Hog plum, a sour and tangy small version of raw mango is back here in the form of pickle. Yes, beautifully green, firm and sour hog plums have been found in the vegetable market last week. Which made me quite a happy girl for a moment. Because I never get hold of these little beauties here in UAE. So obviously a big bunch of fresh hog plums got in to my vegetable cart. It was quite a long since I had the palate tickling hog plum pickle, so my mind was lingering around that pickle. I set forth to prepare the same.
Making a pickle isn’t a single day process. It takes some time, like the veggie or fruit used needs to be in brine for few days. Here the cut hog plum is kept in brine (salt) for three to four days. During this time the sour hog plum absorbs salt, becoming tender and soft. This is when we can proceed to make actual pickle.
As soon as I bought these hog plums, same day I chopped and put them in brine. Because after a day or two the hog plum may get brown spots and become soggy.

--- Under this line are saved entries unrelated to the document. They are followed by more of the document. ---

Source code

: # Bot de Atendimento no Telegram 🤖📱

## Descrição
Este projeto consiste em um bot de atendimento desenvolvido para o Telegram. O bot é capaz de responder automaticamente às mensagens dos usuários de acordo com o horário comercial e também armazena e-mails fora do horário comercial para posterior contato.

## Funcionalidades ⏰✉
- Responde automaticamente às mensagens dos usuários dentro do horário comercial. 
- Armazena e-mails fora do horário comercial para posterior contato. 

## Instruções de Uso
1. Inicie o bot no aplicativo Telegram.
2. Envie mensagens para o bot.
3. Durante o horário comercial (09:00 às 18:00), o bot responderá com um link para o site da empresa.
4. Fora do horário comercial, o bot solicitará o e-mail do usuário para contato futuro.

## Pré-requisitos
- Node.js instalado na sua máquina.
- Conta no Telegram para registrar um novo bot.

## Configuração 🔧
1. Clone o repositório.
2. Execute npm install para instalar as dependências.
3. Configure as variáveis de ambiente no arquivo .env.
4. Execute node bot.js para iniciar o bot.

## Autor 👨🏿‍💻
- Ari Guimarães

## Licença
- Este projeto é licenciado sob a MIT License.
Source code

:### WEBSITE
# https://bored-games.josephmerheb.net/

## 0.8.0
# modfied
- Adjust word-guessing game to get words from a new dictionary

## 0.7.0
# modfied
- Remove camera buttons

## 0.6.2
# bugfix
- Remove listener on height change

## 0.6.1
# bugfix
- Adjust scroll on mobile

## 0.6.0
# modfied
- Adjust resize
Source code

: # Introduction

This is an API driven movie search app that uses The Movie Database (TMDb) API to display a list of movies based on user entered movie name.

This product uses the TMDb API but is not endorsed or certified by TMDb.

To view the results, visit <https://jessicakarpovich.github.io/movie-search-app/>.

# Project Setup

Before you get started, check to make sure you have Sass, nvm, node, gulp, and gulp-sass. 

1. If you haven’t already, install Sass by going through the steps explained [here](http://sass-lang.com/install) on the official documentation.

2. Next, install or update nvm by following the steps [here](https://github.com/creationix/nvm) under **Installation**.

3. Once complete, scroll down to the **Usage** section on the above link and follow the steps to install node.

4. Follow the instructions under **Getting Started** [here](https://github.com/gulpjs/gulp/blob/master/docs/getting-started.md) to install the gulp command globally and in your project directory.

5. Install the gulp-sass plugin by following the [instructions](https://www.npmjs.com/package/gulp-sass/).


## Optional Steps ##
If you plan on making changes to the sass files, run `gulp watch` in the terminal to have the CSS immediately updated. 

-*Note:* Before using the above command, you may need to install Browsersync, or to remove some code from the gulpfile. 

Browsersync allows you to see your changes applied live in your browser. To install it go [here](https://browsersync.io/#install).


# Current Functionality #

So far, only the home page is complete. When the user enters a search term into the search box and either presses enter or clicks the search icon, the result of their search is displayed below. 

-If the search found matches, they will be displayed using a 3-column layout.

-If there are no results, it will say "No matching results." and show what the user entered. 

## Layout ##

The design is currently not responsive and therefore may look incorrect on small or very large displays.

So it is always advisable to use veggie or fruit as fresh as possible for pickling process. As the cut hog plum absorbs salt, we can make thick spice plus red chillies sauce and mix with them.
This hog plum pickle is popular in Udupi as ” Ambade Adangayi” and if properly handled it can last more than a month. I have used mustard, cumin, fenugreek seeds and red chillies as primary spices in this pickle which are roasted and ground with salt water. This pickle is a perfect combo with curd rice and we love it to pair with almost everything.